**Activity**
Scan the records for the string "plumbing"; copy each line where it occurs.

Records from a dataset:
+===+

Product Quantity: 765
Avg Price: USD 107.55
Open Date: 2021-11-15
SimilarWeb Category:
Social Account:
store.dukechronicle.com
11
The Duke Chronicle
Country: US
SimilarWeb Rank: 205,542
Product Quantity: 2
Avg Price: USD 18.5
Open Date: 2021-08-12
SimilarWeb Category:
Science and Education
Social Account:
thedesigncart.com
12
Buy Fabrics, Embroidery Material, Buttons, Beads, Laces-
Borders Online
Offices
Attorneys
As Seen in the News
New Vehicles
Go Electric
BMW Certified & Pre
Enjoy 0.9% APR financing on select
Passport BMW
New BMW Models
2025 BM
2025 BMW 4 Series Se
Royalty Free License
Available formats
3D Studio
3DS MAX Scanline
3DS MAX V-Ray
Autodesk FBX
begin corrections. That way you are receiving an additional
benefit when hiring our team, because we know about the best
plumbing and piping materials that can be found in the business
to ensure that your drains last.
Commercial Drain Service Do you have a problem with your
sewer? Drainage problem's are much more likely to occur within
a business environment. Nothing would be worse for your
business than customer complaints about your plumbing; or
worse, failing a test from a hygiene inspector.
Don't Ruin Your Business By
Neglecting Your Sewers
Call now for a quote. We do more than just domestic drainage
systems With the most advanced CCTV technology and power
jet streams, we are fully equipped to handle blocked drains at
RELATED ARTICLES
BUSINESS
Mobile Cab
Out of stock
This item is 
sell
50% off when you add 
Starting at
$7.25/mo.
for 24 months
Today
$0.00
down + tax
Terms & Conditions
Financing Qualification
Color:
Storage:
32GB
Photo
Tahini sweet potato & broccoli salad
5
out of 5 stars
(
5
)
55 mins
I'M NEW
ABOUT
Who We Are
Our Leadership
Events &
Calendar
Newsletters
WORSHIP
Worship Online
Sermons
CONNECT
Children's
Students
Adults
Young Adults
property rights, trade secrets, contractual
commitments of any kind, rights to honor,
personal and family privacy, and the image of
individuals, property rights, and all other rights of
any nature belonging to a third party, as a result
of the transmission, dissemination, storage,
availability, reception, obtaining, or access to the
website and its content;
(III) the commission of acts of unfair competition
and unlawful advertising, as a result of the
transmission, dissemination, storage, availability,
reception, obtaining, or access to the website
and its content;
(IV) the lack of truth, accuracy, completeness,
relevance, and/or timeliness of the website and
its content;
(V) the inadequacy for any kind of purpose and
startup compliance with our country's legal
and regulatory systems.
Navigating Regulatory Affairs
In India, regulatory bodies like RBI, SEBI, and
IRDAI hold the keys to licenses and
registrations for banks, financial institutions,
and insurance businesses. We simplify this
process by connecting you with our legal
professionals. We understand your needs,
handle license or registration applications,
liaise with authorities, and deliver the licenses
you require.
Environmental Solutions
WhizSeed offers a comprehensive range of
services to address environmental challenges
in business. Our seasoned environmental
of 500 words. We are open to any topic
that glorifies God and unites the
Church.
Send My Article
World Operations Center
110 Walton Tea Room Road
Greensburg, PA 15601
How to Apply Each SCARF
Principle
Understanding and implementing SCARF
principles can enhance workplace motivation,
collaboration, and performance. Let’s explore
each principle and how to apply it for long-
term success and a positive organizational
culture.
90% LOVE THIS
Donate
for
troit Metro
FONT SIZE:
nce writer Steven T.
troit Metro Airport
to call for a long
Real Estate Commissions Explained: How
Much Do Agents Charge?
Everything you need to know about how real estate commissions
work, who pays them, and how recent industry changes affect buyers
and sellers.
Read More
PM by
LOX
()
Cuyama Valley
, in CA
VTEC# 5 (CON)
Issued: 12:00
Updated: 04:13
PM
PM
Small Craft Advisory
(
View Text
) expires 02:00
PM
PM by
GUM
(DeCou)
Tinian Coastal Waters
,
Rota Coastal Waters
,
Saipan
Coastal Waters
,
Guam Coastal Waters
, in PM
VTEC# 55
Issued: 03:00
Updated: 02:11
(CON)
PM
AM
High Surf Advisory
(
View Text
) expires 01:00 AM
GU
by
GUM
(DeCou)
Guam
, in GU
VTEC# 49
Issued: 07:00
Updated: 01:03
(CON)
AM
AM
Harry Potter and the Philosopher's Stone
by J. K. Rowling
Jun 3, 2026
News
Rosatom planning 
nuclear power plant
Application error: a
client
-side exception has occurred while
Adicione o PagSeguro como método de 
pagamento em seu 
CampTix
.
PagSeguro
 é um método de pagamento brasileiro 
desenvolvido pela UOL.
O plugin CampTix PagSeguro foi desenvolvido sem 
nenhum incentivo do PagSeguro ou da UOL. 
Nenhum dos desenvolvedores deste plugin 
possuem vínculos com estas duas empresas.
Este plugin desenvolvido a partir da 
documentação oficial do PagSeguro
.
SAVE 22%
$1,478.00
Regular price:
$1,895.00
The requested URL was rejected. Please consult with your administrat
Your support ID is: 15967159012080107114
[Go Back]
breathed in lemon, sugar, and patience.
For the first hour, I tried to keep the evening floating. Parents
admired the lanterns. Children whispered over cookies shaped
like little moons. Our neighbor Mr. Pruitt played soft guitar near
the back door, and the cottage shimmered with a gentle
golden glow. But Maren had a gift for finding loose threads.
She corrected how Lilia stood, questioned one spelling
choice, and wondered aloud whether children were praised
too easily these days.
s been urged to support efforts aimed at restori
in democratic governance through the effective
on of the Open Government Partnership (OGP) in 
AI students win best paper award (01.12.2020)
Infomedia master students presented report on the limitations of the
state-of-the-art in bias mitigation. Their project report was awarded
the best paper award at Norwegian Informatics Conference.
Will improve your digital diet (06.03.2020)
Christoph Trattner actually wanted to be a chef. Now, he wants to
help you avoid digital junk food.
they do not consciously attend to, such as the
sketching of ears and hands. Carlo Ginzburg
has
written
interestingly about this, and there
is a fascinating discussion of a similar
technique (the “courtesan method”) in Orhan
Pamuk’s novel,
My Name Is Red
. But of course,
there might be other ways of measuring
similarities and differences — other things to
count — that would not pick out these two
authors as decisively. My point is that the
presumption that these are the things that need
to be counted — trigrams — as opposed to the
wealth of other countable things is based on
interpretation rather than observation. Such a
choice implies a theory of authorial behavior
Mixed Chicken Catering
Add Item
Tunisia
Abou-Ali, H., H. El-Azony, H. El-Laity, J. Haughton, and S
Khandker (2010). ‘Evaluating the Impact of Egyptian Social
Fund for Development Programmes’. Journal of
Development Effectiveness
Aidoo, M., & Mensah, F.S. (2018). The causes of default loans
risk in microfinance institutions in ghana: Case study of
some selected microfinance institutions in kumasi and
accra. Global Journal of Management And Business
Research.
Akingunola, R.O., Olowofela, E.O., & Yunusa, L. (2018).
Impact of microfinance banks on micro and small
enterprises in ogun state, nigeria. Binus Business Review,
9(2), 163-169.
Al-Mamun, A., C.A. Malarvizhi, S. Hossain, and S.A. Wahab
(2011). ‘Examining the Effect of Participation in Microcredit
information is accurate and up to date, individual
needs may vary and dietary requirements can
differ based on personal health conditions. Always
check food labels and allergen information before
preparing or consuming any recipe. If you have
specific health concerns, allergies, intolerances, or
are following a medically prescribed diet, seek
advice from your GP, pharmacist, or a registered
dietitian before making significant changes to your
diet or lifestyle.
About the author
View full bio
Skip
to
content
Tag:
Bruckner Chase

+===+

**Final answer**
plumbing and piping materials that can be found in the business
business than customer complaints about your plumbing; or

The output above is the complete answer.